• SHORT PROBLEM
Reproduce only the listing lines from the one with "Page size: 1241x1754." up to and including the one with "For every layout", swapping "layout" for "document" and leaving all else as it is.

• RECORDS PROVIDED
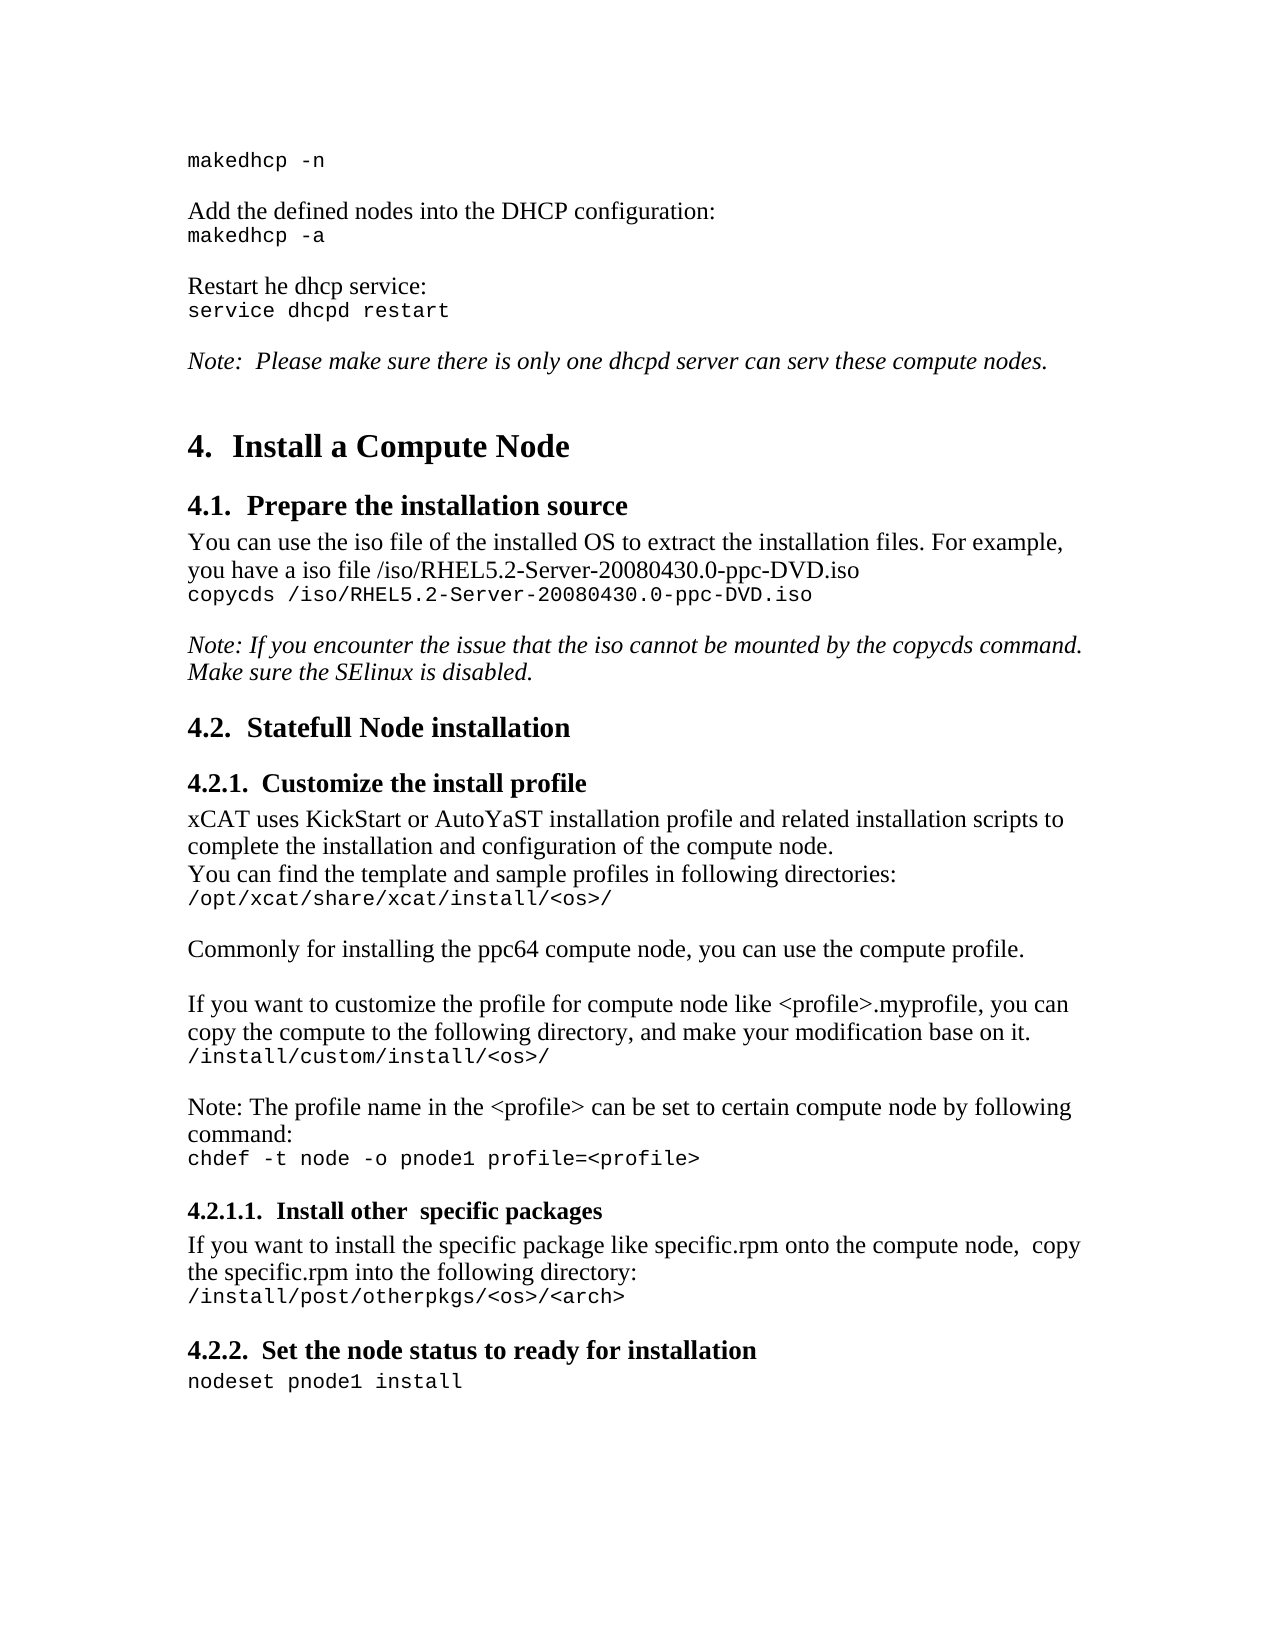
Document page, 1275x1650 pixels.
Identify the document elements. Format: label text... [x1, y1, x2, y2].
---
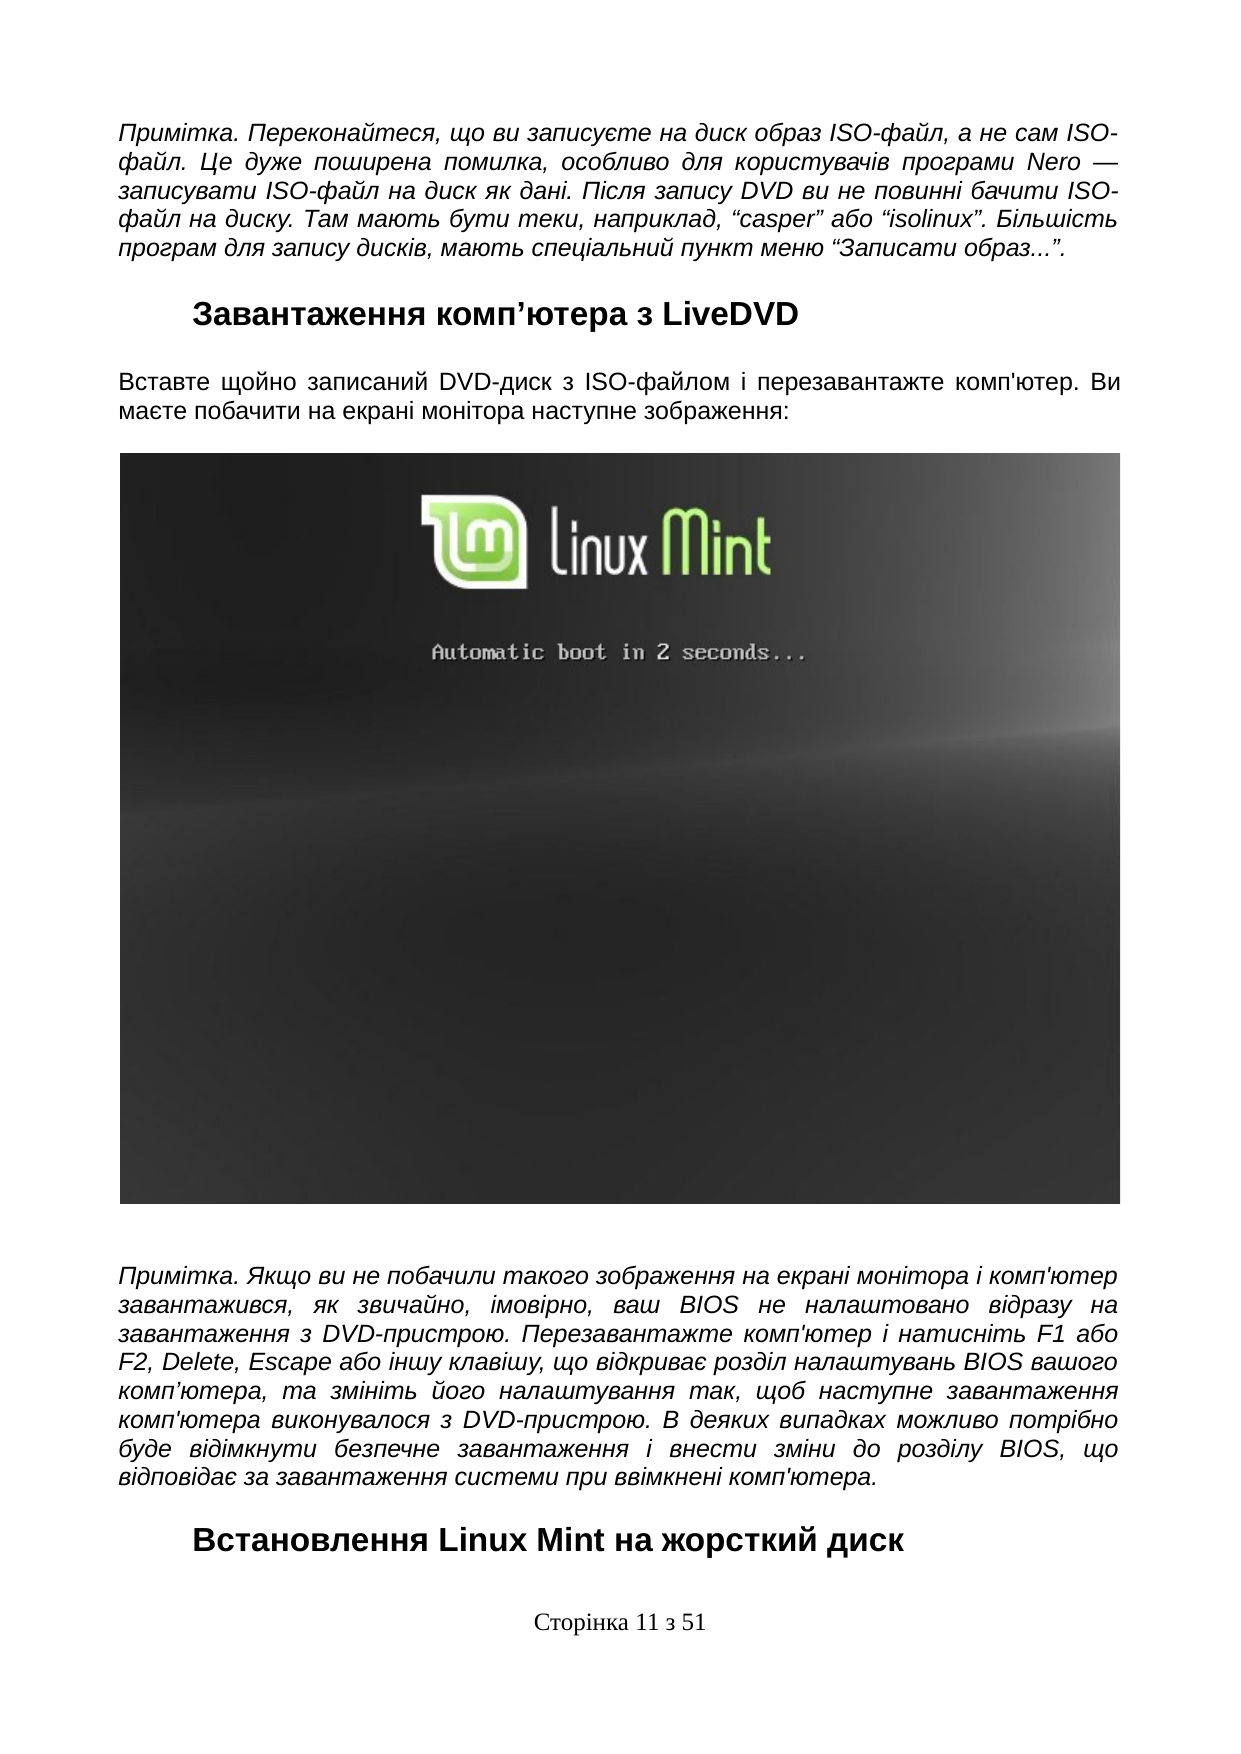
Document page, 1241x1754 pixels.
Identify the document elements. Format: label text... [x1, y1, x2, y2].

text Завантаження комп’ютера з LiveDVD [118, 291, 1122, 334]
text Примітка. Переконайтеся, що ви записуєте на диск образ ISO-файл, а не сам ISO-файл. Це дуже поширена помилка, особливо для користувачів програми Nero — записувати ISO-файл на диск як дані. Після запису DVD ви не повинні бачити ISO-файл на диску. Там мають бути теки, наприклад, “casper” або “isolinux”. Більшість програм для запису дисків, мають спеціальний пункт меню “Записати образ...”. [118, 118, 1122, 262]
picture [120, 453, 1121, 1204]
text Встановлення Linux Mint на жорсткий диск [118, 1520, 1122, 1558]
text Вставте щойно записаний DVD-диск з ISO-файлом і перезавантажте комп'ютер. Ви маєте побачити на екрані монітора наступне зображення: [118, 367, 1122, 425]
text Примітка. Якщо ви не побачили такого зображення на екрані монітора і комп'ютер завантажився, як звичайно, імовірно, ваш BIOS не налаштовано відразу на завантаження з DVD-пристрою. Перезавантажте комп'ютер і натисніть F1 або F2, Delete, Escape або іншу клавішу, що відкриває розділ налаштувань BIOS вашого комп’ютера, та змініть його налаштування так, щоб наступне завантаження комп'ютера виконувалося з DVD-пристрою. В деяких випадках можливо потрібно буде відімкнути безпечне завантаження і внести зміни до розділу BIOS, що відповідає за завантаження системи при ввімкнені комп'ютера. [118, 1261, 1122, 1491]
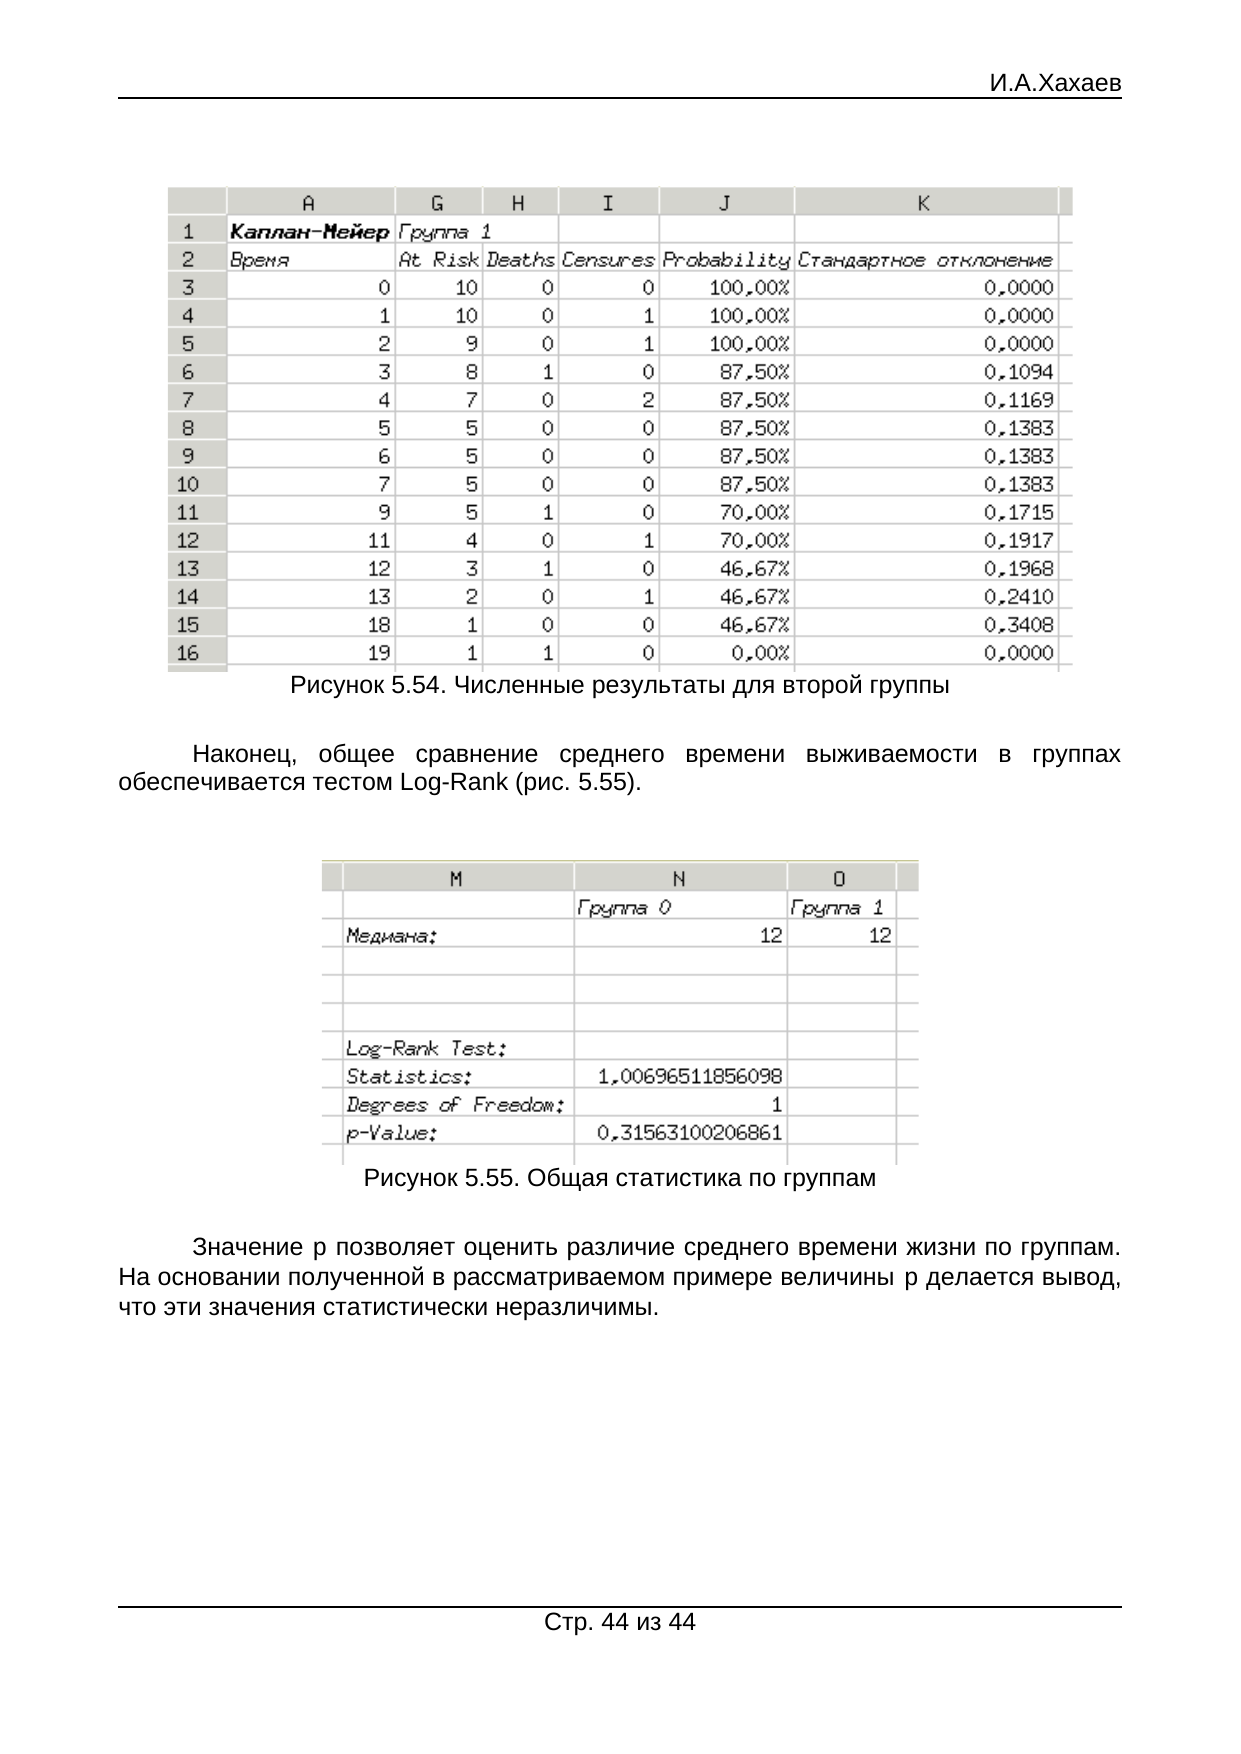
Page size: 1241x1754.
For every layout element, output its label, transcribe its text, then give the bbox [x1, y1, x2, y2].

• TASK RESULT
Page size: 1241x1754.
For every document element, output its label, transcribe its text, then give the bbox [x1, y1, x2, y2].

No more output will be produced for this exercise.